Gimme an S!: A History of the Block Letter S

The Block "S" logo made its debut at Syracuse University in 1893 and began a tradition that would produce one of the most recognizable logos in college sports today.

Block S The Block "S" was officially established as the insignia of highest attainment for an athlete representing Syracuse University at a meeting of the Athletic Governing Board in 1893. George H. Bond '94, a notable football and baseball player, immediately bought a sweater and had an orange colored Block "S" sewn to it.This was the first official Block "S" ever worn and it was premiered by Bond in a baseball game in the spring of that year. By September 1, 1893 The Syracusan newspaper reports, "Those who make the first team [football] will wear orange and blue striped jerseys and stockings, and the Varsity emblem, the block orange S."

Over time, awarding the Block "S" to athletes became an honored tradition that demanded a ceremony. Prior to this only the football players were honored with a banquet and the Block "S" awards were given out by the Athletic Governing Board during its regular meetings. When it began in the 1910s, the Block "S" Dinner added formality and pomp to the conferring of letters on SU's athletes, some of whom were granted multiple letters for participation in more than one sport. The Dinner also included the presentation of special awards and honors, like the Orange Key Award to the outstanding athlete in the junior class or the Laurie Cox trophy to the most valuable Lacrosse player. The Block S Dinner was a University tradition until it was replaced by the All Sports Award Banquet in 1976.

While the Block "S" remained an integral part of the identity of athletics at SU throughout the 20th century, it experienced periods of prevalence and decline and underwent many changes. Different iterations of the design were created in various fonts that sometimes looked nothing at all like the original "S". Many sports teams chose to spell out "Syracuse" on their uniforms and discarded the Block "S" entirely. Often, there were multiple emblems in use by various teams. Certain versions of the "S" are easily identifiable by decade or time period, like the more rounded "S" from the 1970s-1980s or the more angular one from the 1990s, but none held as much nostalgia as the simple, though never ordinary, Block "S".

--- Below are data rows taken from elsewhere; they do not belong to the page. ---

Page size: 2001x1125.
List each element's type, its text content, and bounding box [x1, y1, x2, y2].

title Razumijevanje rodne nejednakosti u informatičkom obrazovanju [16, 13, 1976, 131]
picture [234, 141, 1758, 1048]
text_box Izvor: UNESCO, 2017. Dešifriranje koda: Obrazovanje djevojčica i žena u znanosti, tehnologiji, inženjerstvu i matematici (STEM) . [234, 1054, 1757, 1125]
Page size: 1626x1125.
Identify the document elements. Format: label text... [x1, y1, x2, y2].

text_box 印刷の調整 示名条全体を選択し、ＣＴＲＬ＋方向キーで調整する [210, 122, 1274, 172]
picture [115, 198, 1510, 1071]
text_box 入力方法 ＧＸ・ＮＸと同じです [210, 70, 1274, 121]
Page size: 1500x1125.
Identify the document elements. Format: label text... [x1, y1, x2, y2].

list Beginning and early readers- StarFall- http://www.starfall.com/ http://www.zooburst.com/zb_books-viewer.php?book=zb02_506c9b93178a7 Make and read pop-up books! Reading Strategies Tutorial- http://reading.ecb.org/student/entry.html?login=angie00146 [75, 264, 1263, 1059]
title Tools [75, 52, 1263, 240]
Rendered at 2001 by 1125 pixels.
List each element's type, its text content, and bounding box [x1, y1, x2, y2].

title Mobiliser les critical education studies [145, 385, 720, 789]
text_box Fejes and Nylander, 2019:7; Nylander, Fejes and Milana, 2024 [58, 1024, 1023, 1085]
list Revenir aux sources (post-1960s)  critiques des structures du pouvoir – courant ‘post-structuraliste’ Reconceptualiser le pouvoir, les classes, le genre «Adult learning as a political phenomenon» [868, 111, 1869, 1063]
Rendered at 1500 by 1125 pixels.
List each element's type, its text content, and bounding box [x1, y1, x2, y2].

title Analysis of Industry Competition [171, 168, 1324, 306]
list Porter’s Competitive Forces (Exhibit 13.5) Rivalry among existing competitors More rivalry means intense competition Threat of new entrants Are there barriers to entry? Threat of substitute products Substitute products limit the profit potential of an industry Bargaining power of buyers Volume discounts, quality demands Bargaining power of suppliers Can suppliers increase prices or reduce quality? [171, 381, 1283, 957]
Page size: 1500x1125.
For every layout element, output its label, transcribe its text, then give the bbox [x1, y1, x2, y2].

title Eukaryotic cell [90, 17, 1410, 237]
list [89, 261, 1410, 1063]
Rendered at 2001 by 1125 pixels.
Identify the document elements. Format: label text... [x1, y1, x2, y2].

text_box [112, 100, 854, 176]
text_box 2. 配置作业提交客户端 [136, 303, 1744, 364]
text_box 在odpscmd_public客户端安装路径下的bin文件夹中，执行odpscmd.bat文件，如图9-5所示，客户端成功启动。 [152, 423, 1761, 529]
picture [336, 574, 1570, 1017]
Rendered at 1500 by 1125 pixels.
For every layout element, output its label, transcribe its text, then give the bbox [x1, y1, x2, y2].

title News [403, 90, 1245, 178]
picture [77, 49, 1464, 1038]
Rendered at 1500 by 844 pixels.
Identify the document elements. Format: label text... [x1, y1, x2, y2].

In 2005, newly hired Athletic Director Daryl Gross announced that the Block "S" would become the University's official athletics logo, replacing the interlocking "SU" designed by Nike and unveiled in 2004. While the interlocking "SU" succeeded in uniting the Athletics Program under one emblem, Gross said the Nike design was based on the tendency of the campus community to refer to the University as SU. While this nickname was popular on campus it did not translate as well outside the Syracuse bubble. The Block "S" was identifiable to fans and spectators across the country. Gross said, "The Block "S" allows us to respect the past and represent the future. The "S" represents not only the University and its athletics program, but the entire Syracuse community."